Necessity Doesn't End Explanation
Could a Pop Tart be a necessary part of existence? If so, would it need to be explained?
Discovering that something is necessary does not end the need for explanation. Rather, what marks the end concerning the explanatory hunt of the existence of something is not its modal status as contingent or necessary but its nature as either dependent or independent. It is obvious there can be dependent-necessary realities – Aquinas was aware of this fact and called such realities necessary through another. However, Aquinas thought the basement of reality, the root of all that is real, the most fundamental entity and ultimate explanation of everything, had to be something that was necessary through itself, something that had an independent nature.

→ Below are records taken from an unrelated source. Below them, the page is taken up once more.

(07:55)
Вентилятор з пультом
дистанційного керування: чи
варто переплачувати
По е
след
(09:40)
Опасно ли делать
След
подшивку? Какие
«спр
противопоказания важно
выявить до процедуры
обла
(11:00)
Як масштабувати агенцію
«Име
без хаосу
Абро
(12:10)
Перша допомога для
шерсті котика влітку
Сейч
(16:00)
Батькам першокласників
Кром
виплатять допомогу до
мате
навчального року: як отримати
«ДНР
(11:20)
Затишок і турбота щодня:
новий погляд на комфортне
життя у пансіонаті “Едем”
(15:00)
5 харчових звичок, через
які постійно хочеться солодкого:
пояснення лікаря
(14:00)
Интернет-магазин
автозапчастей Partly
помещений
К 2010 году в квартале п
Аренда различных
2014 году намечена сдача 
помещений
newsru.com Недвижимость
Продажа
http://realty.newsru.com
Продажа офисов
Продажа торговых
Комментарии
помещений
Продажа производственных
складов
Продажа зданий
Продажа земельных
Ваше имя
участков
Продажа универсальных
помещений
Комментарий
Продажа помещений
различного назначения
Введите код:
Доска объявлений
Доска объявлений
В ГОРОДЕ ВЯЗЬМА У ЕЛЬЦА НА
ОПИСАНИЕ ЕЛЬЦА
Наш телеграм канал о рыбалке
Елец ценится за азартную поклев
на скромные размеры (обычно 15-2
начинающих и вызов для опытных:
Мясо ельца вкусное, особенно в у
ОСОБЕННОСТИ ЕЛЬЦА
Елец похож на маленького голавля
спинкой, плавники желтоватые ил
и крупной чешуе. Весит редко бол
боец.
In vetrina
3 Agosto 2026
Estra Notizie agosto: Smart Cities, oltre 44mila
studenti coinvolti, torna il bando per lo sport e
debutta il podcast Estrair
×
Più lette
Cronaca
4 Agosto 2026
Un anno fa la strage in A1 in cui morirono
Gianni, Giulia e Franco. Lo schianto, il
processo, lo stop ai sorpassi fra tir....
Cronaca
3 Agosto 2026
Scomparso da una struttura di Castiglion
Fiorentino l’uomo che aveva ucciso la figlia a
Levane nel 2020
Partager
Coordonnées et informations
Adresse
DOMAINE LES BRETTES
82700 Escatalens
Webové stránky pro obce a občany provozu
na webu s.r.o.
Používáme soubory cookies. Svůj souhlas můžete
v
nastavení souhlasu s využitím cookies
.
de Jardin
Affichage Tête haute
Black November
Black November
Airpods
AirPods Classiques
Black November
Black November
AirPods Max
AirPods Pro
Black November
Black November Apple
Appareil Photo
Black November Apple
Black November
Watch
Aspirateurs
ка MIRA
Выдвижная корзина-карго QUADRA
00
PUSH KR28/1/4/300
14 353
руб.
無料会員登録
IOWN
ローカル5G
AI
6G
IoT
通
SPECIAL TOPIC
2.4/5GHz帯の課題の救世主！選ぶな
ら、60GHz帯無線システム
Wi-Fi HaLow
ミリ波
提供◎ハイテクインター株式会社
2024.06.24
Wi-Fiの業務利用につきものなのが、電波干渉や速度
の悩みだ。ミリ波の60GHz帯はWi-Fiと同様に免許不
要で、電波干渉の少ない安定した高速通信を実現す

In my book The Best Argument for God I offer the following thought example. Suppose that God exists and by nature is necessitated to bring about anything of extreme value. Now suppose (highly plausibly) that a black and white Pop Tart is of extreme value. That black and white Pop Tart would then be a necessary being, something that reality had to include, because it was entailed by the existence of God. Nevertheless, that does not preclude it from having a deeper explanation, which it does. Both the Pop Tart and its necessity are explained by God plus whatever axiological principles we invoke.
In a recent article Joshua Sijuwade critiques Graham Oppy’s claim that things that are necessary do not require explanation by offering counterexamples. One is like what I wrote above, the other two are mathematical examples. Kenny Pearce, in his own exchange with Oppy, provides counterexamples concerning moral truths, where certain necessary moral truths are explained by (dependent upon) more fundamental moral axioms. The point is it is not particularly hard to come by falsifications of the idea that necessities don’t require explanation.
There is, moreover, the deeper issue of what sort of thing could be necessary through itself, that is, of what sort of thing could have an independent nature. If we sign on with Aquinas’s metaphysics, then what we need is something whose essence just is its existence, and once we accept that we can unpack the traditional suite of divine attributes through conceptual analysis.